February 13, 2006
梅田望夫さんの本の話題が大人気な今日この頃、なんとなく地味な装丁に埋もれているこの本を紹介したいです。
ソフトウエア開発に関わる人にはオススメ。というか、幅広いソフトウエア感を身につけたいと思ったら絶対読んどけ(w
Joelさんという本MSでExcel開発に関わった人のblog本。アジャイルって難しいとか、仕様書の書き方、スケジュール見積もりの仕方、Unicodeとは?なんてところから、blogなだけに、とても参考になる幅広い話が書いてあるんだが、以下、一番共感したところは、
「二文化主義」という文章があって、Unix文化とWindows文化について触れてるんだけど、その違いとは、
・Unix文化は、他のプログラマにとって有用なコードに価値を置く文化である。
・Windows文化は、プログラマでない人たちにとって有用なコードに価値を置く文化である。
という内容がある。
僕は昔から何故か、身の回りに賢いUnix文化の人たちに囲まれる中、一人でWindows文化をつらぬくために、彼らを説得し続けていた立場だったりします。(これは客観的に見て、幸せなことです。)
情報設計なんてのに興味を持ったのも、Windows的なところを追求したかったからなわけで。
はっきり言って、彼らのエレガントで正論に満ちた原理原則論を説得するのは凄く大変な話なので、この章にはひどく共感しました。
でもUnix文化の原理原則論では、すばらしいアーキテクチャは作れても、マージおばさんを喜ばせるようなことは絶対にできないというのを前からずっと思っていたので、この本にそういうことが書いてあってうれしかった。
また、この本で語られる、新機能とバグ修正の考え方ってのが、「mixi ID1万番以下切り捨て、ライブドアのインスパイヤと株式市場」で書いた、新機能追加 vs 機能改善という話にもリンクしています。一般論としてバグは、それを直すコストと直すことで得られる収益やメリットとを比較して直すべし・・・とか、ある意味当たり前だけど、すごく役に立つ話を読むことができますよ。

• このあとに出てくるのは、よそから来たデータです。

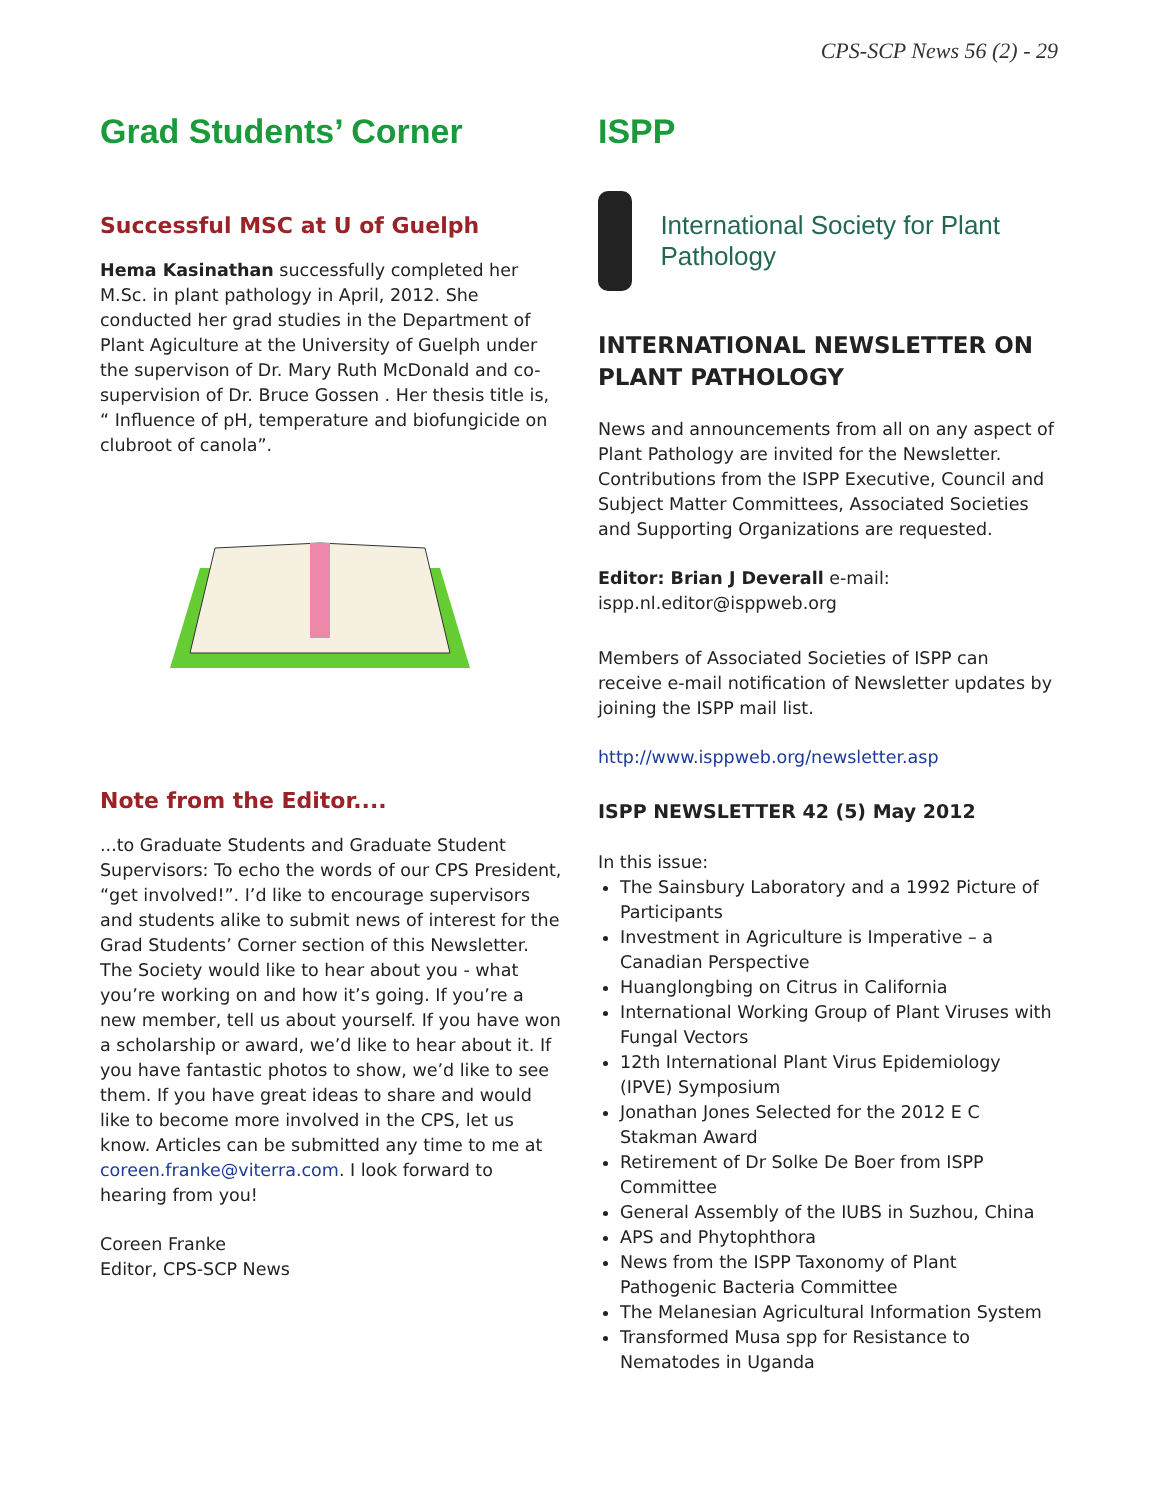CPS-SCP News 56 (2) - 29
Grad Students’ Corner
Successful MSC at U of Guelph
Hema Kasinathan successfully completed her M.Sc. in plant pathology in April, 2012. She conducted her grad studies in the Department of Plant Agiculture at the University of Guelph under the supervison of Dr. Mary Ruth McDonald and co-supervision of Dr. Bruce Gossen . Her thesis title is, “ Influence of pH, temperature and biofungicide on clubroot of canola”.
Note from the Editor....
...to Graduate Students and Graduate Student Supervisors: To echo the words of our CPS President, “get involved!”. I’d like to encourage supervisors and students alike to submit news of interest for the Grad Students’ Corner section of this Newsletter. The Society would like to hear about you - what you’re working on and how it’s going. If you’re a new member, tell us about yourself. If you have won a scholarship or award, we’d like to hear about it. If you have fantastic photos to show, we’d like to see them. If you have great ideas to share and would like to become more involved in the CPS, let us know. Articles can be submitted any time to me at coreen.franke@viterra.com. I look forward to hearing from you!
Coreen Franke
Editor, CPS-SCP News
ISPP
International Society for Plant Pathology
INTERNATIONAL NEWSLETTER ON PLANT PATHOLOGY
News and announcements from all on any aspect of Plant Pathology are invited for the Newsletter. Contributions from the ISPP Executive, Council and Subject Matter Committees, Associated Societies and Supporting Organizations are requested.
Editor: Brian J Deverall e-mail:
ispp.nl.editor@isppweb.org
Members of Associated Societies of ISPP can receive e-mail notification of Newsletter updates by joining the ISPP mail list.
http://www.isppweb.org/newsletter.asp
ISPP NEWSLETTER 42 (5) May 2012
In this issue:
The Sainsbury Laboratory and a 1992 Picture of Participants
Investment in Agriculture is Imperative – a Canadian Perspective
Huanglongbing on Citrus in California
International Working Group of Plant Viruses with Fungal Vectors
12th International Plant Virus Epidemiology (IPVE) Symposium
Jonathan Jones Selected for the 2012 E C Stakman Award
Retirement of Dr Solke De Boer from ISPP Committee
General Assembly of the IUBS in Suzhou, China
APS and Phytophthora
News from the ISPP Taxonomy of Plant Pathogenic Bacteria Committee
The Melanesian Agricultural Information System
Transformed Musa spp for Resistance to Nematodes in Uganda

特にアメリカの製品ってのは、バグを卑下しないというか、仕方ない的考え方が徹底してますよね。MSにせよMacromediaなんかにせよ、そのバグが大多数のユーザーにとって致命的でなく、かつマーケットシェアを落とさないのであれば、製品として問題ないと解釈するところが、すごくドライですよね。
(で、この方は、あえて自分たちの製品品質に自信を持つために、全部のバグを直したという記述があったりして。そういうのがblogっぽい(笑))
あのですね。あくまでマニアックな視点ですが、結構、笑えます。
電車の中で思わず笑ったのはこち亀以来かも。